Ngwetsheni is quoted as saying he had always wanted to be either a scientist or an engineer – something that would allow him to do research and also to work with cutting-edge technology.
“It was a tough decision for me but ultimately I was more interested in the fundamentals of physics, and I came to UWC to pursue it,” he says. “In my third year, I started developing a real passion for nuclear physics: getting to research deeper into the core of matter was interesting. I found I understood it better than other subjects – and I wanted to understand it even better.”
[READ] UWC Nuclear physicist Cebo Ngwetsheni is the first author of a groundbreaking paper on nuclear polarization published in Physics Letters – the journal in which the Nobel-deciding discovery of the Higgs boson – also known as "God particle" Read more: https://t.co/ETyHKiqYtx pic.twitter.com/0AwL0fGTlc
— UWC (@UWConline) May 15, 2019
He said his view of success was not only about his own career but also about helping others.

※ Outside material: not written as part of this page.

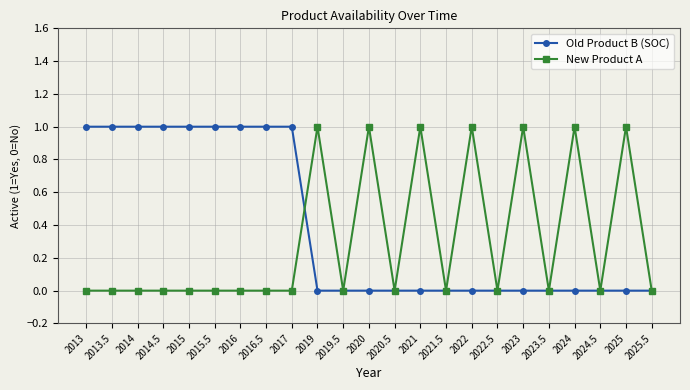

What are all the series names shown in the legend?

Old Product B (SOC), New Product A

“I want to have an impact when it comes to the development of technology and knowledge and to set an example for people from communities like mine – to help them see that there is so much they can do, so much they can be,” he said. “My dream is to contribute to the ultimate quest for understanding the natural world and to inspire others so that they will see that they can do it too.”

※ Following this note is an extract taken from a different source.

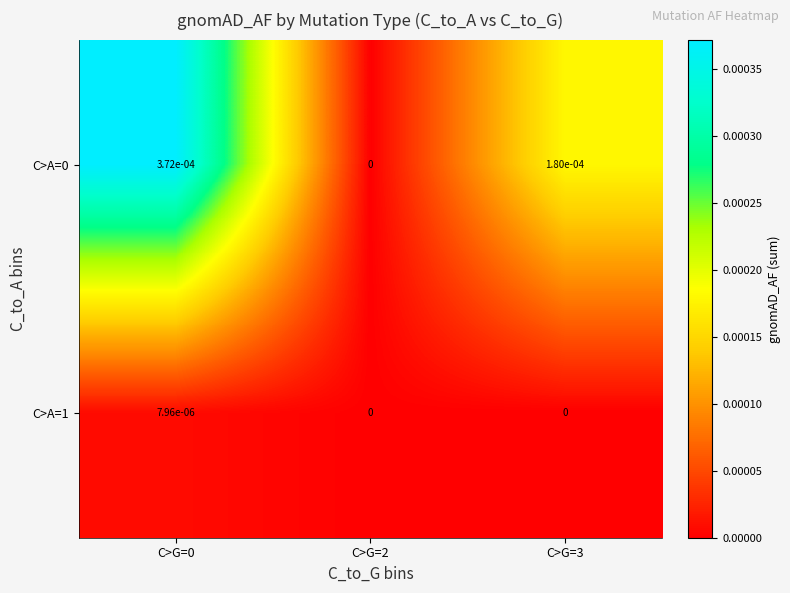

True or false: C>A=0 has a value of 0.0 at C>G=3.

True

Read: Meet Kenya’s Fridah Mokaya; University of Connecticut’s first black Female Nuclear Physics PhD graduate
Co-author and thesis supervisor Professor Nico Orce said on the UWC website, “Cebo has achieved a beautiful piece of physics that is far out of the box. Among other breakthroughs, our work reveals a new spectroscopic probe to search for magic numbers at high-excitation energies. It’s exciting in what it means for science…”

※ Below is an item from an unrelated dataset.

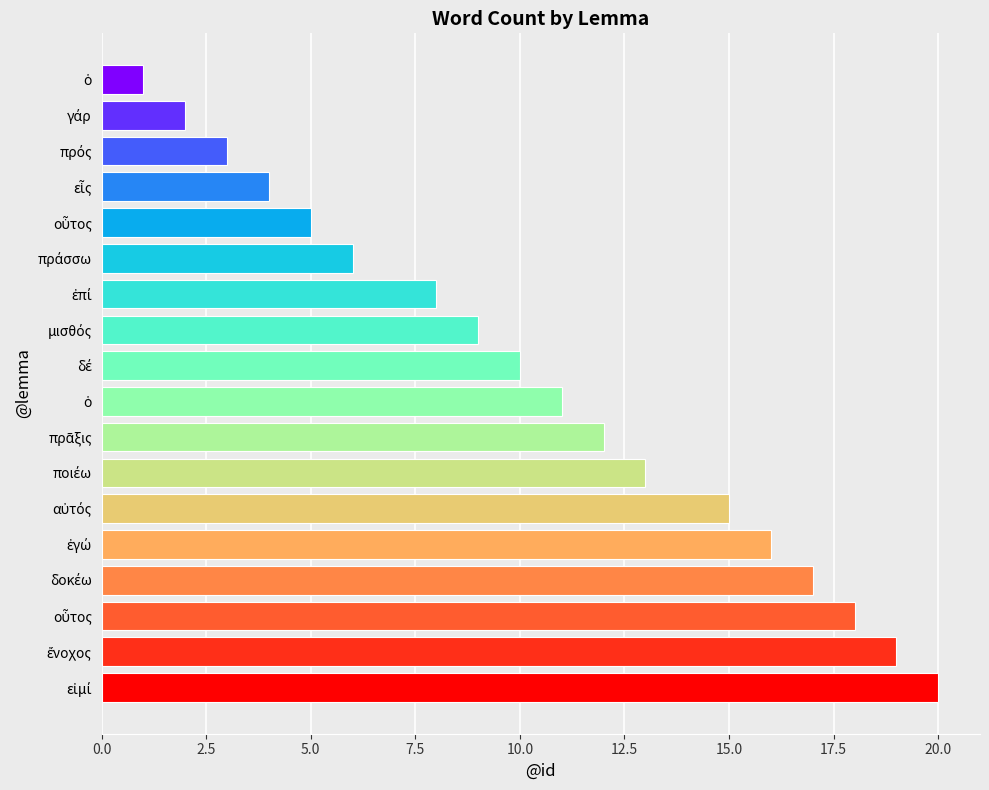

What is the smallest value displayed?

1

Trying to explain the intricacies of his paper in simple language, Professor Ngwetsheni said, “This new work permits us, for the first time, to investigate magic numbers at high excitation energies in the nucleus.”
Beyond his research and focus on nuclear physics, Cebo Ngwetsheni is a part-time lecturer in radiography at the Central Peninsula University of Technology and has a huge interest in farming.
“I’m not really interested in the corporate world, but I do like the idea of running a successful business,” he said on the UWC website. ”Farming is something I grew up with, thanks to my grandparents, and it’s actually very interesting. Getting it right requires a lot of thought and constant learning, and that’s something I’m passionate about.”